For socialists it is not just that the working class is exploited under capitalism and therefore has good reason to end it, but also that it has the power to do it. Through struggles to defend and extend their own livelihoods, working-class people develop a greater class-consciousness. On a mass scale this can go together with a growth in socialist ideas.

But in particular, workers have the power to change things because of their role in society – their position in relation to the functioning of the economy and the “means of production”. Even small groups of workers taking strike action, especially in an era of high technology, can have a massive effect. This power will be decisive when the working class moves together.

The removal of capitalism, led by the working class and with the support of most of the middle layers of society, can create the beginnings of conditions for a genuinely classless society.

This would be a socialist society where, for example, you would not have a higher chance of dying early simply because of where you were born, and where the resources of society would be democratically planned and used for the benefit of all.

Profiting from sweatshop labour

BILLIONAIRE RETAIL tycoon Sir Philip Green is profiting from sweatshop labour. Factories in Mauritius produce clothes for his firm, Arcadia, which owns Topshop, Topman, Burton, Dorothy Perkins and Miss Selfridge.

His Topshop stores are selling the latest brand of Kate Moss clothing made by Asian migrant workers who labour up to 12 hours a day, six days a week, for as little as 20p to 40p an hour. Kate Moss range T-shirts are sold in Topshop for £12.

Green – Britain’s seventh richest person who received a knighthood from Tony Blair – gave Arcadia shareholders a £1.3 billion dividend in 2005 and as he and his wife own 92% of the group, they got £1.17 billion. That’s the biggest amount ever paid out effectively to one person in British corporate history and he paid no tax on it, as his family lives in Monaco part-time with a £20 million yacht and a £16 million private jet.

Two weeks ago he told a reporter, while holidaying off Turkey aboard his luxury yacht, he was “having a marvellous time”. Indeed, this would appear to be the case any time. Earlier this year he spent an estimated £5 million flying 100 friends to his 55th birthday party in the Maldives where they were reportedly entertained by George Michael and Jennifer Lopez.


Wealth:

  • Since 1997 when Blair came to power, the 1,000 richest people in Britain have increased their wealth by 263%.
  • There are 68 billionaires in Britain, treble the number of four years ago.
  • The wealthiest 100 people have £192 billion between them.

Tax:

At least 400 UK-based individuals earn, or are capable of making, £10m a year. But only 65 paid income tax (Evening Standard 21 June 2007). For example, British citizen, Sir Philip Green, (7th in the Sunday Times rich list, worth about £4,900 million) spends just 90 days a year in the country and uses ‘non-resident status’ to avoid tax.

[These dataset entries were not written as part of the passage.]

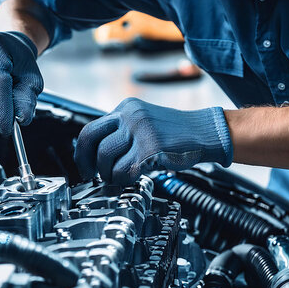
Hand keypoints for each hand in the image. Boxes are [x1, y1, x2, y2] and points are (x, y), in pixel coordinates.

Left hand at [74, 98, 232, 184]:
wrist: (206, 133)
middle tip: (96, 176)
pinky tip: (133, 177)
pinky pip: (124, 171)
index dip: (82, 152)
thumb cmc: (176, 133)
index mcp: (126, 108)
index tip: (85, 166)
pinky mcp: (151, 148)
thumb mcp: (144, 122)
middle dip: (90, 165)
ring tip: (119, 177)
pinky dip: (124, 179)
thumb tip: (96, 155)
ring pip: (106, 158)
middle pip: (92, 142)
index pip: (89, 129)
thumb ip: (122, 133)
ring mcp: (140, 131)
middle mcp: (130, 116)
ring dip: (109, 174)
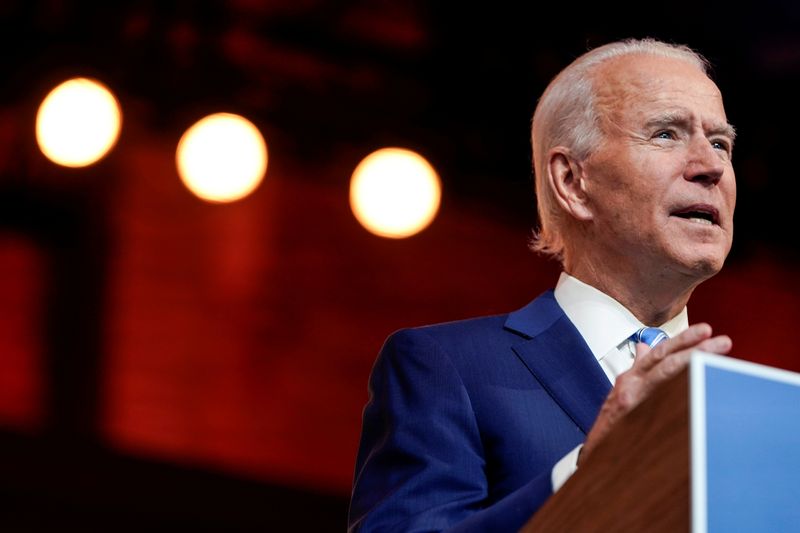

Many of those at the top of the rich list are ‘non-domicile status’, i.e. they live here but are not British citizens, to avoid paying tax.

They include steel boss Lakshmi Mittal, number one on the list with £19,250 million, Roman Abramovich (number two, £10,800 million), the Hinduja brothers (number four, £6,000 million) and the list goes on.


The rich list includes many political donors and “lenders”:

  • Top Tory donor, Robert Edminston, donated £2.1 million.
  • Top Tory lender, Lord Ashcroft, loaned £3.6 million.
  • Top Labour donor Nigel Doughty, donated £505,000.
  • Top Labour lender Sir David Garrard, loaned £2.3 million.